In Nederland werd het Verdrag op 8 maart 1995 van kracht.

Vrijwel alle landen van de wereld hebben het inmiddels ondertekend en kunnen er dus op worden aangesproken. Rijke landen verplichten zich om arme regeringen te helpen bij het realiseren van kinderrechten. De meeste landen hebben hun wetgeving aan het Verdrag aangepast, hebben een nationaal actieplan voor kinderen opgesteld of kinderrechten onderdeel gemaakt van hun grondwet.

Drie soorten rechten

Het Verdrag voor de Rechten van het Kind bevat 54 artikelen die zijn onder te verdelen in drie soorten rechten: provision, protection en participation (verzorging, bescherming en recht op deelname - of in de Nederlandse interpretatie - respect).
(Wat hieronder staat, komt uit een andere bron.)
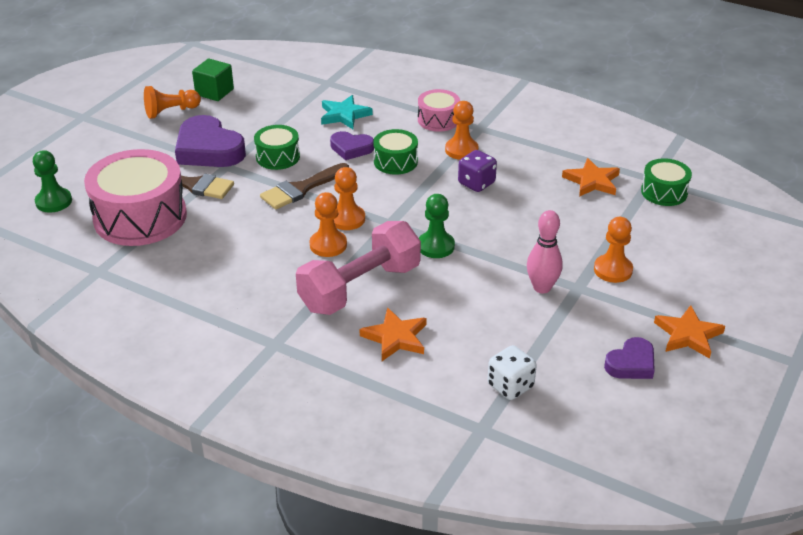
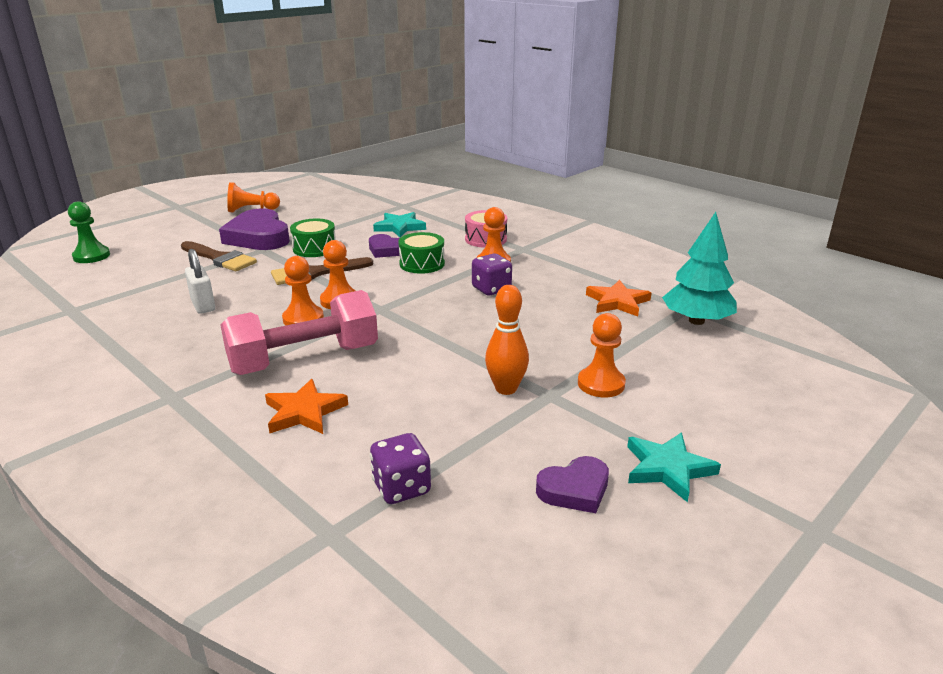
camera: 15 degrees right, 10 degrees down
pink drum [84,149,187,246] -> none
green cube [192,58,234,101] -> none
green pawn [419,194,455,258] -> none
white dice [487,345,537,400] -> purple dice [370,433,431,504]
pink bowling pin [527,210,563,293] -> orange bowling pin [485,285,529,395]
green drum [641,158,692,206] -> turquoise tree [662,212,737,325]
orange star [654,305,725,359] -> turquoise star [627,432,721,503]
none -> white padlock [185,249,215,314]

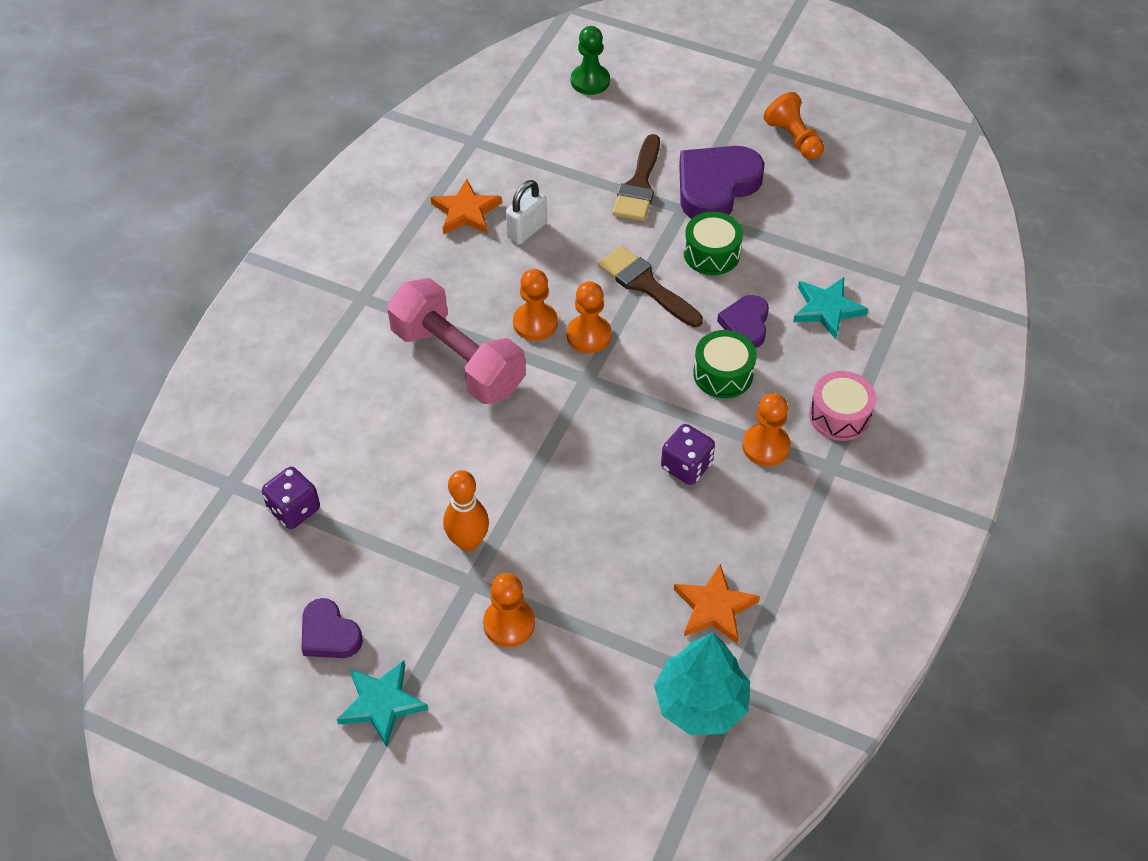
camera: 70 degrees right, 25 degrees up
orange star [265,379,348,434] -> orange star moved to [431,179,502,234]

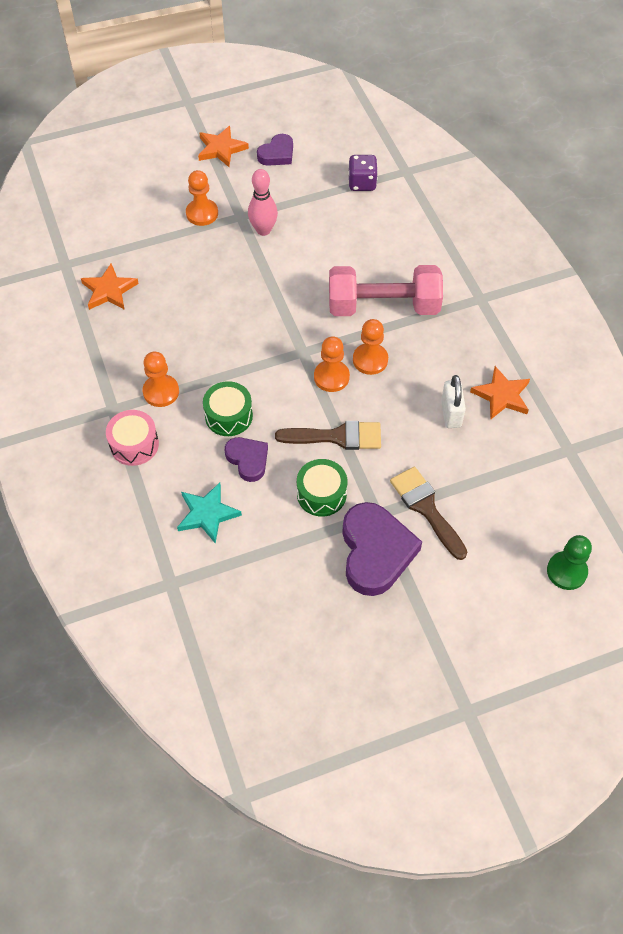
camera: 135 degrees right, 5 degrees up
purple heart [301,598,363,658] -> purple heart turned 135 degrees clockwise [257,134,293,166]
turquoise star [337,660,428,747] -> orange star [198,126,249,167]
orange bowling pin [443,470,489,551] -> pink bowling pin [248,169,278,236]
turquoise tree [654,632,750,735] -> none
purple dice [661,424,715,485] -> none
orange pawn [764,92,824,160] -> none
Elke overheid is verplicht aan deze rechten te voldoen.

  • Provision
    Kinderen hebben recht op gratis en goed basisonderwijs, een goede en bereikbare gezondheidszorg, opvang wanneer ze niet thuis kunnen wonen en plekken om te spelen.
  • Protection
    Kinderen hebben recht op bescherming tegen mishandeling, uitbuiting, verwaarlozing, kinderarbeid, oorlogsgeweld, handel en slavernij.
  • Participation
    Kinderen hebben recht op deelname aan de samenleving. Ze mogen vrij informatie vergaren, hebben het recht op vrije meningsuiting en ze mogen meepraten en -beslissen over zaken die hen aangaan.